Li, Li, Jiang, Shuai, Li, Kang, Lin, Bencheng, Wang, Ziyu, Zhang, Zhiqing, Fang, Yanjun
Chemosphere 2017 v.183 pp. 353-360
Western blotting, absorption, apoptosis, cell viability, digestion, environmental health, flame retardants, gene expression, gene expression regulation, genes, microRNA, models, neoplasms, oxidative stress, phosphates, phosphatidylinositol 3-kinase, pollutants, quantitative polymerase chain reaction, risk, signal transduction, toxicity, toxicology, transcription (genetics)
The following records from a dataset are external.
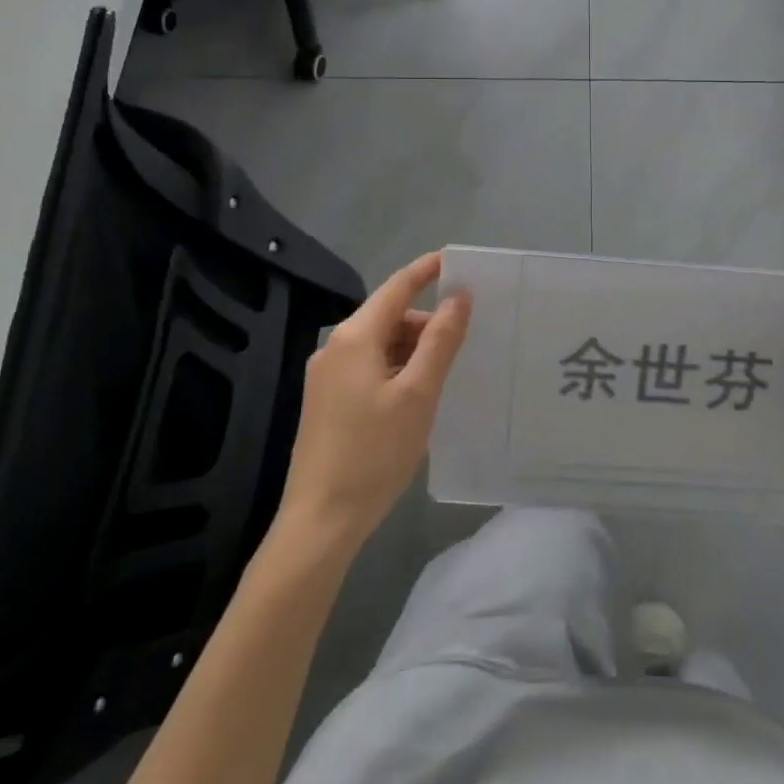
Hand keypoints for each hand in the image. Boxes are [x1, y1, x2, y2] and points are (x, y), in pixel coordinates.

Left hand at [276, 252, 470, 555]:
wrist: (319, 523)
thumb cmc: (373, 453)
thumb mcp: (418, 393)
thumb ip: (440, 340)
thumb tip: (459, 297)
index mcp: (355, 337)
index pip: (397, 287)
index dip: (426, 270)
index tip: (456, 259)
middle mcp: (335, 348)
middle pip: (389, 317)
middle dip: (426, 322)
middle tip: (464, 340)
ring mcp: (326, 377)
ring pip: (380, 345)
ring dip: (412, 349)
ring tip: (444, 375)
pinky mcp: (326, 402)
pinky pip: (369, 368)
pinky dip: (396, 369)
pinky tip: (416, 396)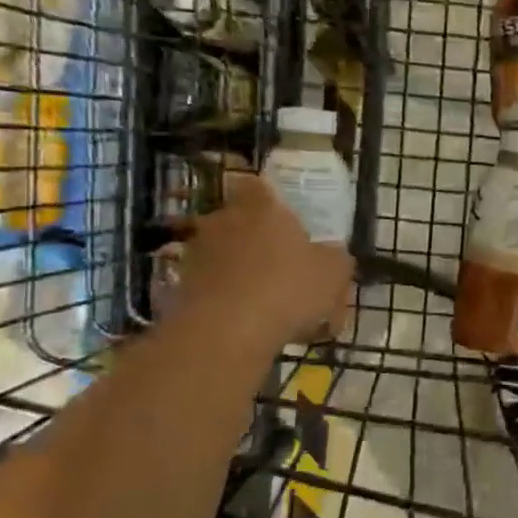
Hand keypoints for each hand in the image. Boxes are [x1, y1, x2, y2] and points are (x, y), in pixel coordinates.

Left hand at [169, 174, 353, 343]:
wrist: (226, 333)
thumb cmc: (288, 288)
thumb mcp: (335, 273)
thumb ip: (335, 256)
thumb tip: (332, 253)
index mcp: (262, 206)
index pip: (257, 185)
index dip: (269, 197)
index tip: (284, 216)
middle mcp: (224, 220)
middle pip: (239, 219)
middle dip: (257, 237)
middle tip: (281, 262)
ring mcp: (198, 252)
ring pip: (224, 253)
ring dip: (241, 269)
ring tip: (267, 299)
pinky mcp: (182, 285)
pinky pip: (213, 284)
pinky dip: (228, 296)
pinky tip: (249, 321)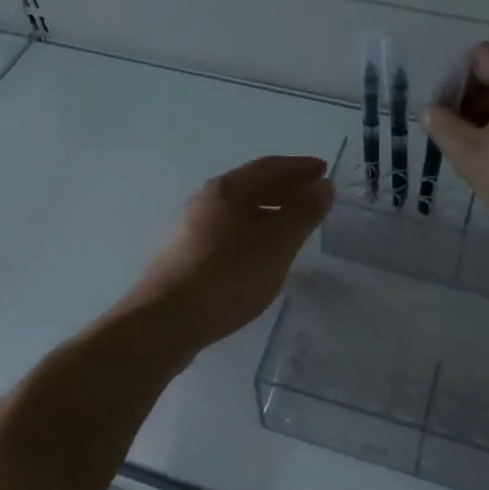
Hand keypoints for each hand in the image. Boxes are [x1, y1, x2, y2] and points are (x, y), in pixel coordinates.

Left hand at [118, 155, 333, 355]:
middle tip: (314, 197)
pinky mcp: (187, 256)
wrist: (164, 322)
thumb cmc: (227, 276)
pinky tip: (262, 254)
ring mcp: (193, 229)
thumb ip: (303, 213)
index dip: (300, 168)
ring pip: (240, 211)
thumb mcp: (276, 245)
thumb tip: (322, 187)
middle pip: (252, 186)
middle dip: (286, 188)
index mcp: (226, 190)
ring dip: (270, 212)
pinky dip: (254, 231)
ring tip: (294, 227)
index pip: (269, 167)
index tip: (324, 171)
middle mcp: (206, 201)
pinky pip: (230, 232)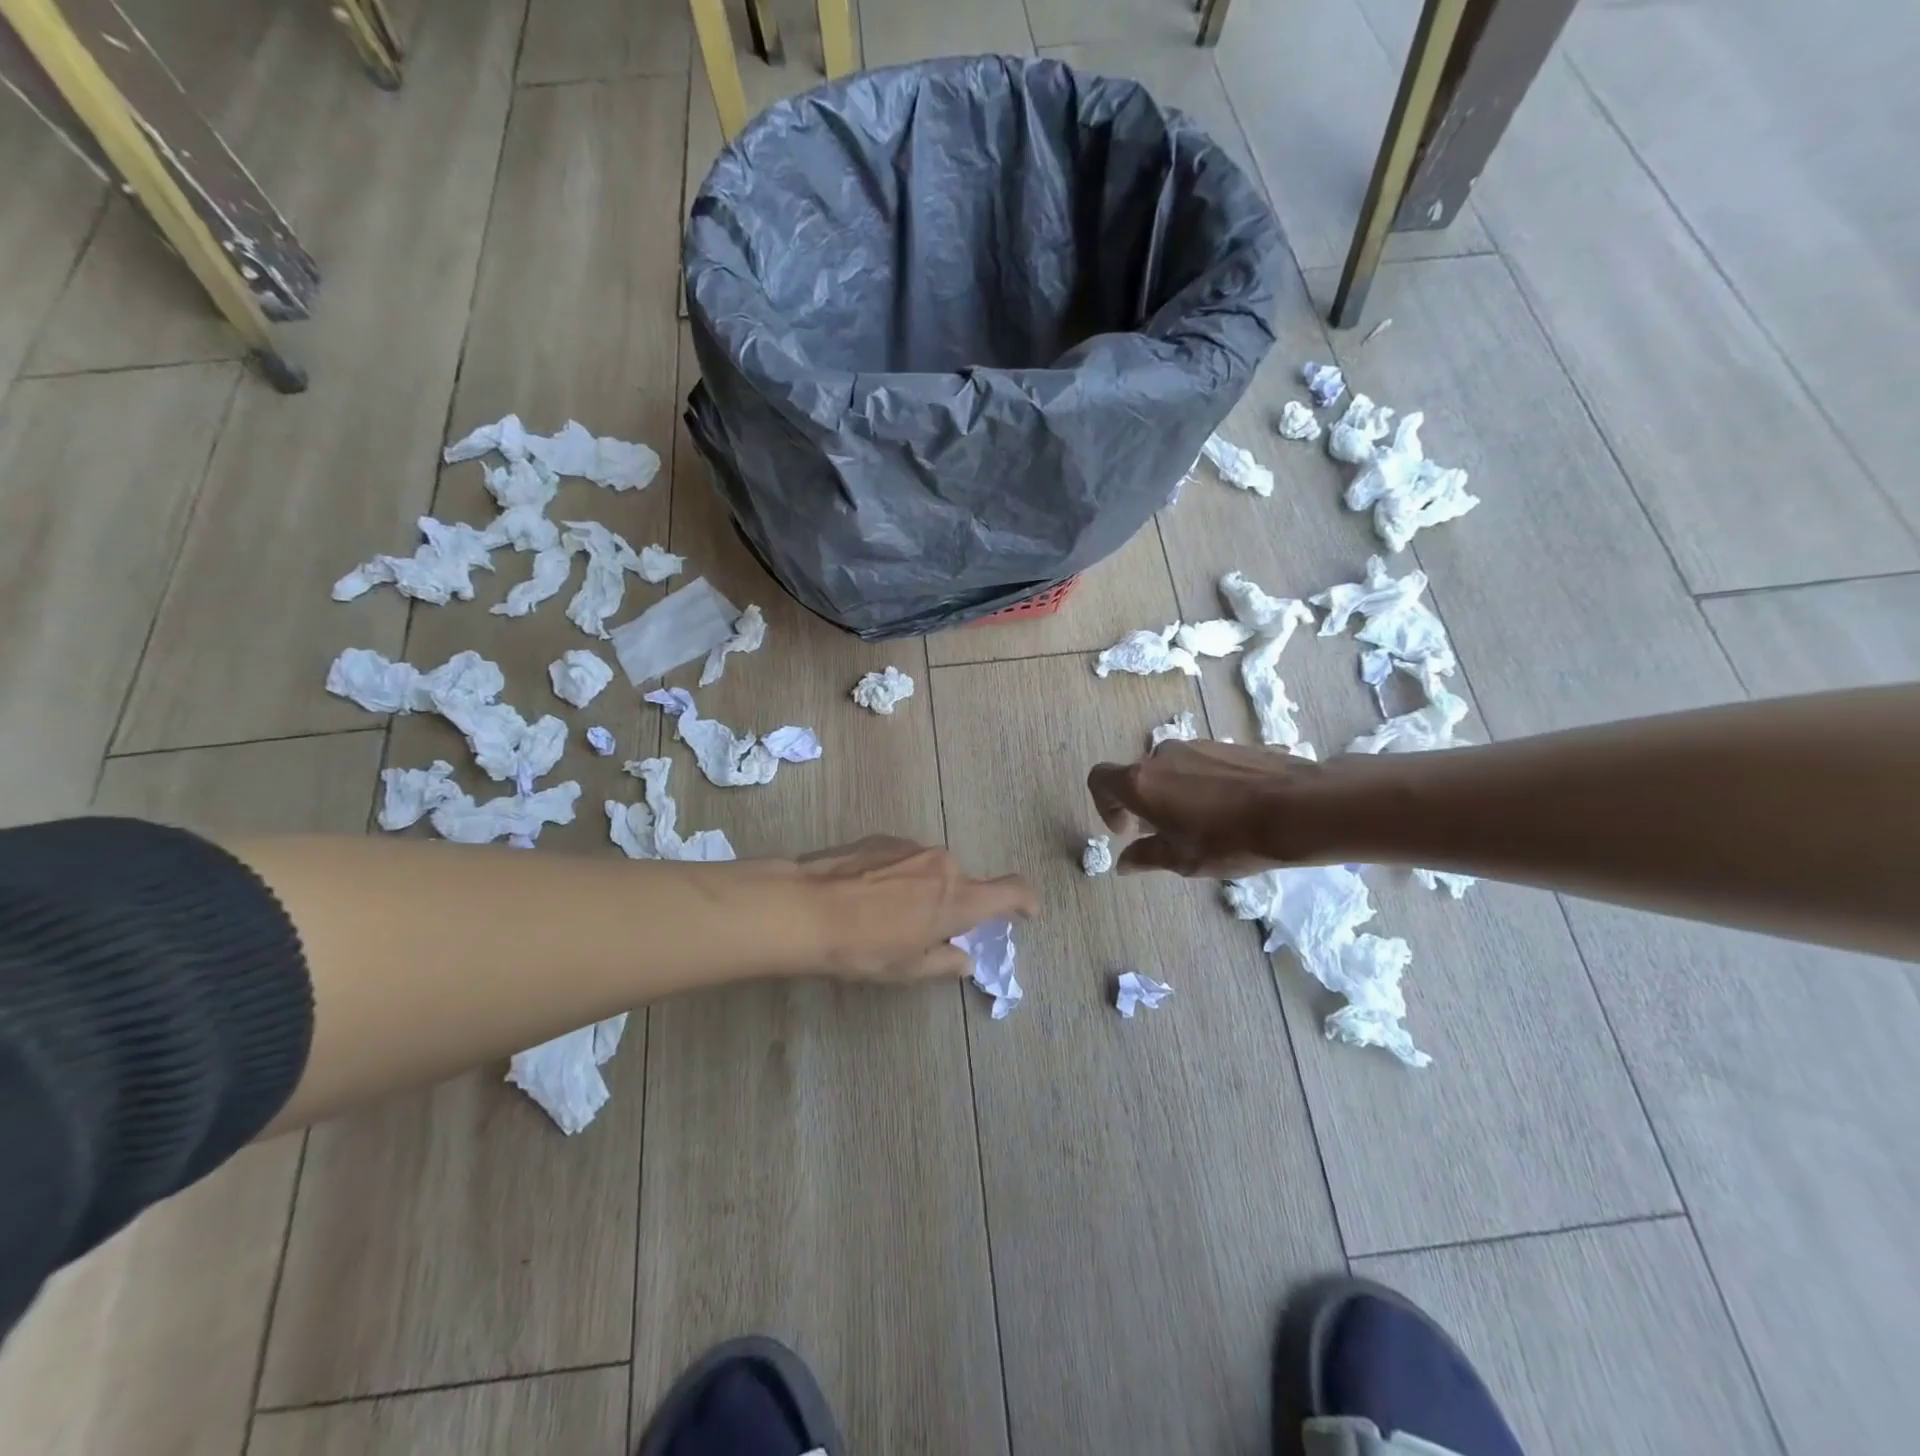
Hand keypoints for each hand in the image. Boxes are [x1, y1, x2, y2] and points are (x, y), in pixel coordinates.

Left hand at [795, 836, 1038, 981]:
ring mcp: (912, 847)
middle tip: (927, 931)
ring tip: (887, 914)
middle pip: (964, 883)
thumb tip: (964, 958)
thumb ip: (945, 961)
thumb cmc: (863, 947)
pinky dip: (900, 876)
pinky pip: (905, 859)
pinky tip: (868, 894)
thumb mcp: (907, 968)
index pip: (1011, 890)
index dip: (1025, 901)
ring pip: (932, 870)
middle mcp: (942, 864)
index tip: (1027, 913)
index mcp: (958, 898)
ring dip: (924, 889)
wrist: (806, 908)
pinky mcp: (883, 838)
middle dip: (954, 905)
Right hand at [1088, 740, 1311, 876]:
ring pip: (1171, 769)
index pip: (1099, 780)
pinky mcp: (1227, 744)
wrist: (1297, 808)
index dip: (1105, 806)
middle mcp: (1162, 755)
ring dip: (1174, 793)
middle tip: (1166, 832)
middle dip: (1144, 804)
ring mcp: (1196, 745)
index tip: (1128, 831)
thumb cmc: (1229, 840)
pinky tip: (1230, 809)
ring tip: (1203, 823)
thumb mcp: (1183, 860)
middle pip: (1138, 776)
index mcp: (1141, 782)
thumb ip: (1146, 857)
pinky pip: (1201, 764)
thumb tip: (1124, 862)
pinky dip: (1202, 784)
Tris (1,3-dichloro-2-propyl) phosphate (TDCIPP), one of the most universally used organophosphate flame retardants (OPFRs), is an environmental pollutant. However, limited information is available regarding its toxicity and environmental health risk. In the present study, PC12 cells provided a useful model for the evaluation of the toxic effects of TDCIPP. Exposure to 7.5, 15, 30, or 60 μM TDCIPP for 72 h inhibited cell viability, and enhanced cellular apoptosis and oxidative stress. To further explore the underlying mechanisms, digital gene expression (DGE) technology was used to identify early transcriptional changes following TDCIPP exposure. Expression of the transcripts of 161 genes was significantly altered upon treatment with TDCIPP. Functional and pathway analysis of the transcriptional profile demonstrated that genes showing significant TDCIPP-associated changes in expression were involved in the phosphatidylinositol 3-kinase (PI3K)/protein kinase B (Akt) signaling pathway, extracellular matrix–receptor interactions, protein digestion and absorption, and microRNAs in cancer. Using quantitative real-time PCR, we validated the differential expression of selected genes. These results showed that the expression profiles of cells exposed to 60 μM TDCIPP were consistent with the DGE data. Furthermore, western blotting showed that treatment with TDCIPP reduced the Bcl-2/Bax ratio and attenuated PI3K/Akt/Myc signaling. Taken together, these data suggest that TDCIPP exposure can reduce cell viability and induce apoptosis in PC12 cells by inhibiting activation of the PI3K/Akt/Myc signaling pathway. These observations provide valuable preliminary information regarding the mechanisms of TDCIPP-induced toxicity in PC12 cells and indicate that further study of the toxicity of other environmental OPFRs is warranted.